I think my earliest memory of prayer is a distant memory I have of skipping along the sidewalk chanting a familiar refrain: “Don’t step on a crack or you’ll break your mother’s back.” Most of us can remember a moment from our childhood when a superstition was instilled in us that caused us to perform some ritual in order to placate the unseen power that could determine our fate. Continue reading →Īs I continue to work on this Sunday’s sermon, (see earlier posts here … here…and here), Jesus’ teaching on prayer in the gospel reading Luke 11:1-13 leaves me wondering what an enlightened 21st humanoid is supposed to do with Jesus 1st century ideas? Whether it was avoiding cracks, or walking under ladders or black cats, we were trained from an early age to believe that there were powers out there that could determine our future. I began this sermon by asking the congregation to sing from memory the old hymn: I Come to the Garden Along. Below is a portion of a sermon I preached a couple of years ago on the subject of prayer. I keep telling it to, “Shush!” so that I might hear the “bath qol” but the daughter of a sound eludes me. For some reason the old hymn “I Come to the Garden Alone” keeps playing in my mind.


Each time I have been asked to teach someone to pray I have cringed inside because I do not feel up to the task. As a pastor I have been asked to teach people to pray. In this coming Sunday’s gospel reading Luke 11:1-13, Jesus’ disciples ask him to teach them to pray. Some people think the cloud is located in a 225-acre facility that Apple built in North Carolina. I asked the personal assistant on my iPhone, her name is Siri and she told me she was sorry but she couldn’t tell me because Steve told her not to tell anyone. My music is stored in “the cloud” and when I want to hear I song I make sweeping motions on my iphone screen and presto, I can make music fill the room. These days I don’t use records, tapes or CDs to listen to music. It doesn’t matter how many times people try to explain it to me, I still think it’s a miracle that such beautiful sounds can come out of machines. I can remember these things, but I have no idea how they made music. I still remember my father’s first reel-to-reel tape recorder, and then there were the eight-tracks, followed by cassettes, followed by CD’s. I never did understand how those old record players managed to pick up sound from the grooves in the vinyl to produce music. Later when I was a teenager, my parents got a fancy state of the art Phillips stereo cabinet and suddenly sound seemed to be coming from booth ends of the room. The sound quality wasn’t all that great, but somehow we didn’t seem to care.
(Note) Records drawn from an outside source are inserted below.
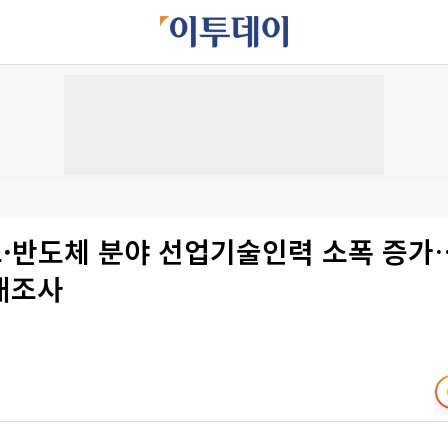
·반도체 분야 선업기술인력 소폭 증가…
태조사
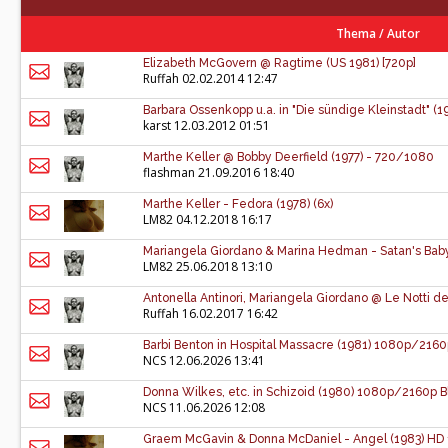
Thema
/
Autor
Elizabeth McGovern @ Ragtime (US 1981) [720p]
Ruffah
02.02.2014 12:47
Barbara Ossenkopp u.a. in "Die sündige Kleinstadt" (19
karst
12.03.2012 01:51
Marthe Keller @ Bobby Deerfield (1977) - 720/1080
flashman
21.09.2016 18:40
Marthe Keller - Fedora (1978) (6x)
LM82
04.12.2018 16:17
Mariangela Giordano & Marina Hedman - Satan's Baby 
LM82
25.06.2018 13:10
Antonella Antinori, Mariangela Giordano @ Le Notti de
Ruffah
16.02.2017 16:42
Barbi Benton in Hospital Massacre (1981) 1080p/216
NCS
12.06.2026 13:41
Donna Wilkes, etc. in Schizoid (1980) 1080p/2160p 
NCS
11.06.2026 12:08
Graem McGavin & Donna McDaniel - Angel (1983) HD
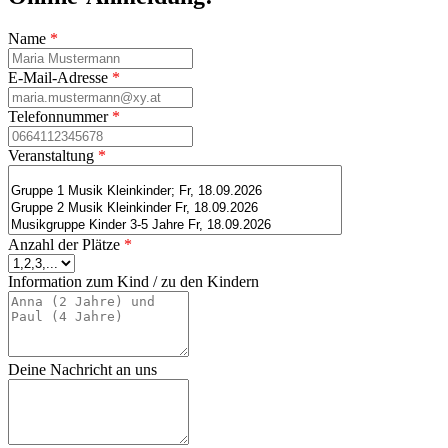
Name
*
E-Mail-Adresse
*
Telefonnummer
*
Veranstaltung
*
Anzahl der Plätze
*
Information zum Kind / zu den Kindern
Deine Nachricht an uns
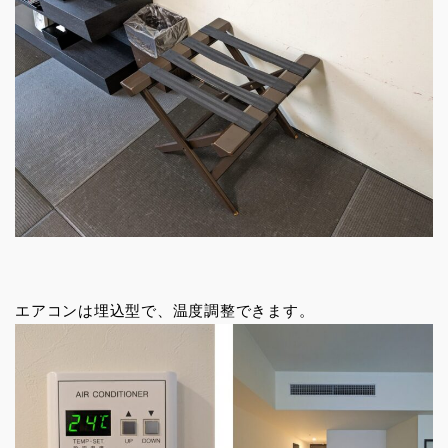
エアコンは埋込型で、温度調整できます。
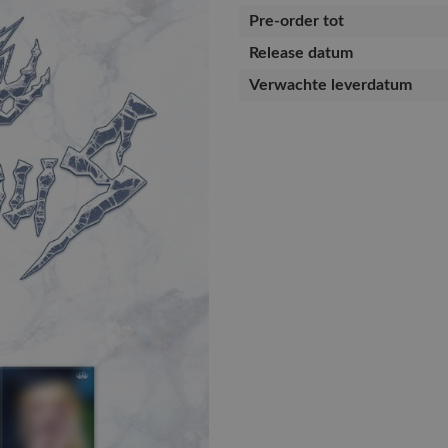
Pre-order tot
Release datum
Verwachte leverdatum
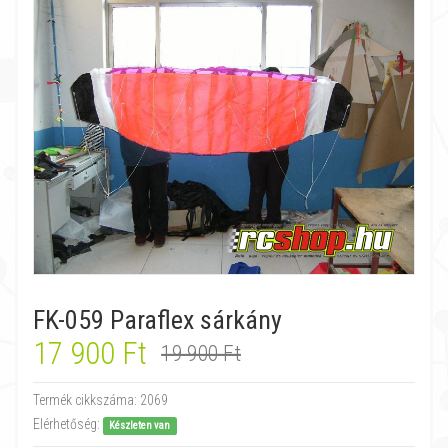
FK-059 Paraflex sárkány
17 900 Ft
19 900 Ft
Termék cikkszáma:
2069
Elérhetőség:
Készleten van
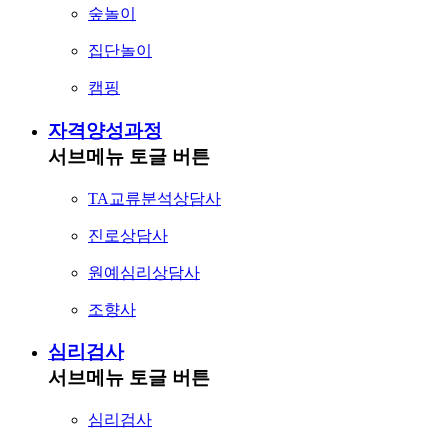
숲놀이
집단놀이
캠핑
자격양성과정
서브메뉴 토글 버튼
TA교류분석상담사
진로상담사
원예심리상담사
조향사
심리검사
서브메뉴 토글 버튼
심리검사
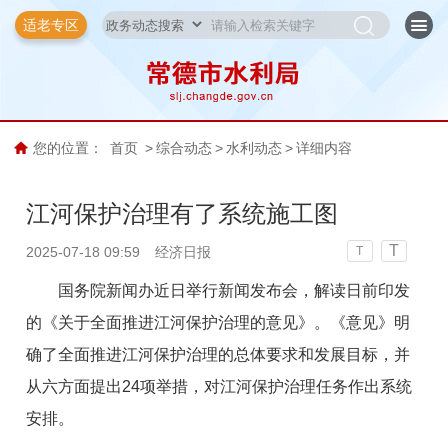
适老专区
您的位置：
首页
>
综合动态
>
水利动态
>
详细内容
江河保护治理有了系统施工图
T
2025-07-18 09:59
经济日报
T
国务院新闻办近日举行新闻发布会，解读日前印发
的《关于全面推进江河保护治理的意见》。《意见》明
确了全面推进江河保护治理的总体要求和发展目标，并
从六方面提出24项举措，对江河保护治理任务作出系统
安排。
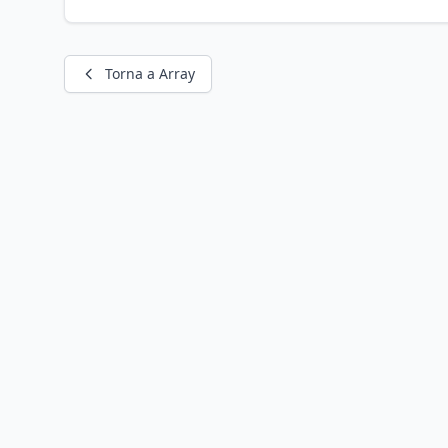
Torna a Array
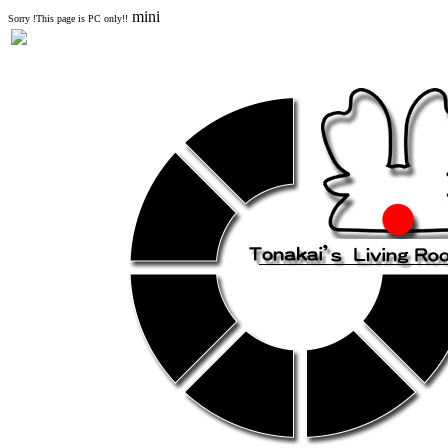
mini
Sorry !This page is PC only!!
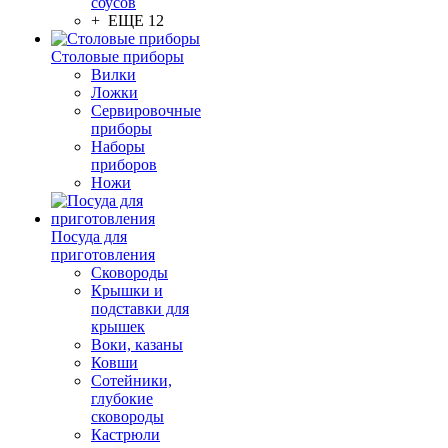
соусов
+ ЕЩЕ 12
Столовые приборы
Вилки
Ложки
Сервировочные
приборы
Наборы
приборов
Ножи
Посуда для
приготовления
Сковороды
Крышки и
подставки для
крышек
Воки, казаны
Ковши
Сотейники,
глубокие
сковороды
Кастрюли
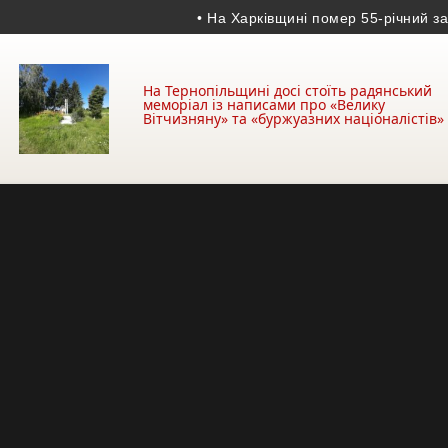
• На Харківщині помер 55-річний захисни
На Тернопільщині досі стоїть радянський
меморіал із написами про «Велику
Вітчизняну» та «буржуазних націоналістів»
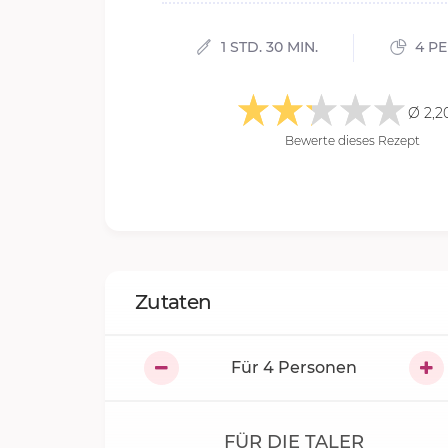
1 STD. 30 MIN.
4 P
Ø 2,2
Bewerte dieses Rezept
Zutaten
Für
4
Personen
FÜR DIE TALER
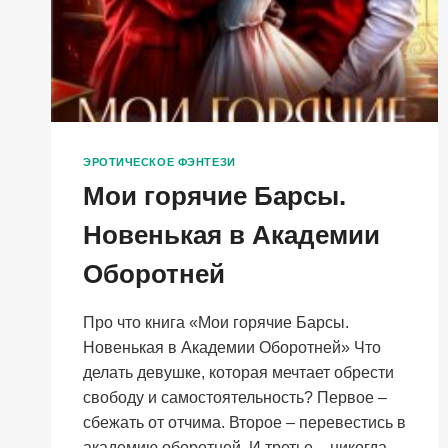
ЭРОТИЧЕСКОЕ ФЭНТЕЗИ
Мои горячие Барсы.
Новенькая в Академии
Оборотней
Про что книга «Мои горячие Барсы.
Новенькая в Академии Оборотней» Что
делать девушке, которая мечтает обрести
свободу и самостоятельность? Первое –
сбежать от отчима. Второе – перевестись в
академию оборотней. И третье – никогда,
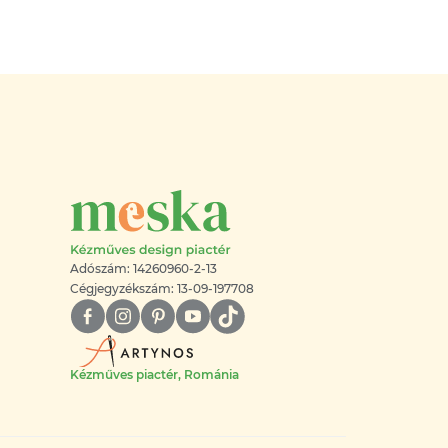
Adószám: 14260960-2-13
Cégjegyzékszám: 13-09-197708
Kézműves piactér, Románia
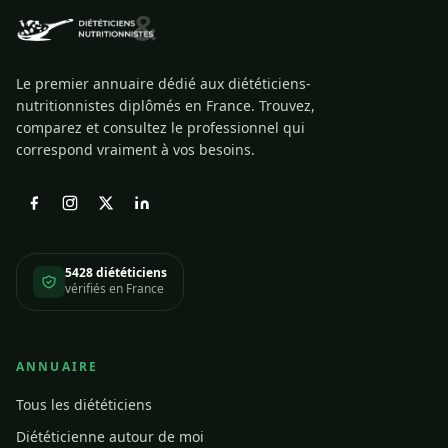
Le premier annuaire dédié aux diététiciens-
nutritionnistes diplômés en France. Trouvez,
comparez et consultez le professionnel qui
correspond vraiment à vos besoins.
5428 diététiciens
vérifiés en France
ANNUAIRE
Tous les diététiciens
Diététicienne autour de moi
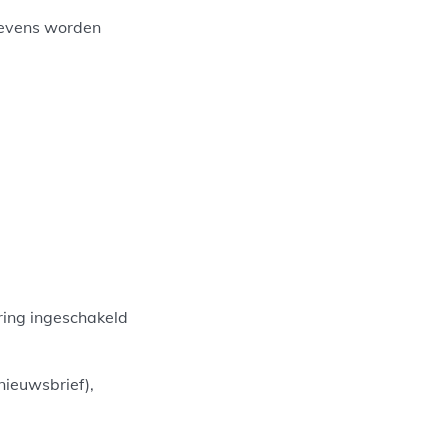
gevens worden
ring ingeschakeld
 nieuwsbrief),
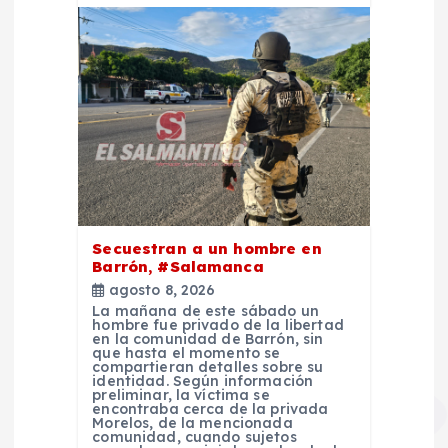
Secuestran a un hombre en
Barrón, #Salamanca
agosto 8, 2026
La mañana de este sábado un
hombre fue privado de la libertad
en la comunidad de Barrón, sin
que hasta el momento se
compartieran detalles sobre su
identidad. Según información
preliminar, la víctima se
encontraba cerca de la privada
Morelos, de la mencionada
comunidad, cuando sujetos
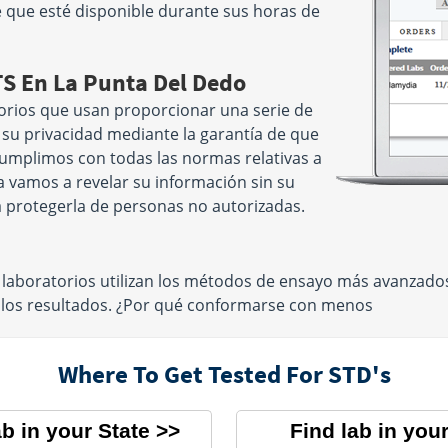
re que esté disponible durante sus horas de
TS En La Punta Del Dedo
orios que usan proporcionar una serie de
e su privacidad mediante la garantía de que
 cumplimos con todas las normas relativas a
a vamos a revelar su información sin su
 protegerla de personas no autorizadas.
 laboratorios utilizan los métodos de ensayo más avanzad
e los resultados. ¿Por qué conformarse con menos
Where To Get Tested For STD's
ab in your State
Find lab in your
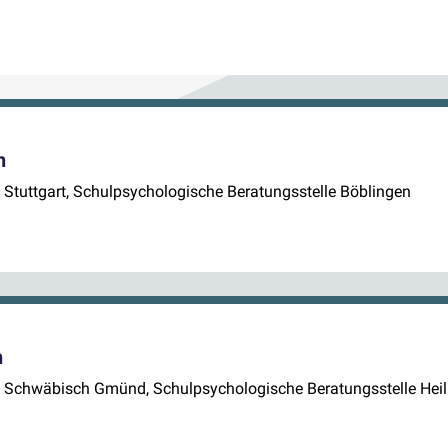
n
e Stuttgart, Schulpsychologische Beratungsstelle Böblingen
n
lle Schwäbisch Gmünd, Schulpsychologische Beratungsstelle Hei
#Luke 11 1 13 sermon writer portable#
Jesus’ teaching on prayer in the gospel reading Luke 11:1-13 leaves me wondering what an enlightened 21st humanoid is supposed to do with Jesus 1st century ideas?Ĭast you minds back to another time and place and tell what the numbers 33, 45, and 78 have in common? Vinyl Records anyone? When I was a kid music came from a portable RCA record player.